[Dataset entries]
= = = = = = =

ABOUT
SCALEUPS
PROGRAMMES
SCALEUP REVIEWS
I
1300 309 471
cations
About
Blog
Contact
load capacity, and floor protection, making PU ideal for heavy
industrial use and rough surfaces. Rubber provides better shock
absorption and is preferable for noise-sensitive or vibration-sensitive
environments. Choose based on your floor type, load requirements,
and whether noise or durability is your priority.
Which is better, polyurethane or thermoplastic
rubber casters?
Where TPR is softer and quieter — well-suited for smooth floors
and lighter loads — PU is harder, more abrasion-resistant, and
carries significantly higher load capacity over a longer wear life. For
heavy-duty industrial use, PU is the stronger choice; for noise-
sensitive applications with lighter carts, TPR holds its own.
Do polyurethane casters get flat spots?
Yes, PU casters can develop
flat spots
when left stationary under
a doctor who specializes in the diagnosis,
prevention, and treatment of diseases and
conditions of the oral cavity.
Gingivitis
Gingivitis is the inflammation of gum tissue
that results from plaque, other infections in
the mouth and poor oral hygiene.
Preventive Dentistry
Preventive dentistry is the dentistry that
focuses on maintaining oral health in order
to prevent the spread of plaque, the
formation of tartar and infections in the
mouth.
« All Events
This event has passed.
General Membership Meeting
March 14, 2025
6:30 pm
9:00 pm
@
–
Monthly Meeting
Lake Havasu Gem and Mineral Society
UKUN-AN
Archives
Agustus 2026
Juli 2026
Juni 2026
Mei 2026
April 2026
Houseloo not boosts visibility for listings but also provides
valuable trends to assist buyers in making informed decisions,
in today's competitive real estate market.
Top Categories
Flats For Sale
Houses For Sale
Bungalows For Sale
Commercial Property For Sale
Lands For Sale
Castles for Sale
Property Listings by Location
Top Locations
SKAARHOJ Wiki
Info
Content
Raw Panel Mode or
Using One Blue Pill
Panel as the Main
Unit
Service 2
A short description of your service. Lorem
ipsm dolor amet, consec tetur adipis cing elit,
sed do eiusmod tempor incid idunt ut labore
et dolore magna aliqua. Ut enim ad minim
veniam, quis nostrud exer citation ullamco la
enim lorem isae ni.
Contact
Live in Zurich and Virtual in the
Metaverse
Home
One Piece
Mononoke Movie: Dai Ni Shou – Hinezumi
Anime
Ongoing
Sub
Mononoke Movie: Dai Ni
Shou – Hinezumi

= = = = = = =

*WORK INSTRUCTION*: Set down exactly, and only, the lines from the one with "ipsm dolor amet, consec" to the final line of the data.

*YOUR RESPONSE*:
ipsm dolor amet, consec tetur adipis cing elit,
sed do eiusmod tempor incid idunt ut labore
et dolore magna aliqua. Ut enim ad minim
veniam, quis nostrud exer citation ullamco la
enim lorem isae ni.
Contact
Live in Zurich and Virtual in the
Metaverse
Home
One Piece
Mononoke Movie: Dai Ni Shou – Hinezumi
Anime
Ongoing
Sub
Mononoke Movie: Dai Ni
Shou – Hinezumi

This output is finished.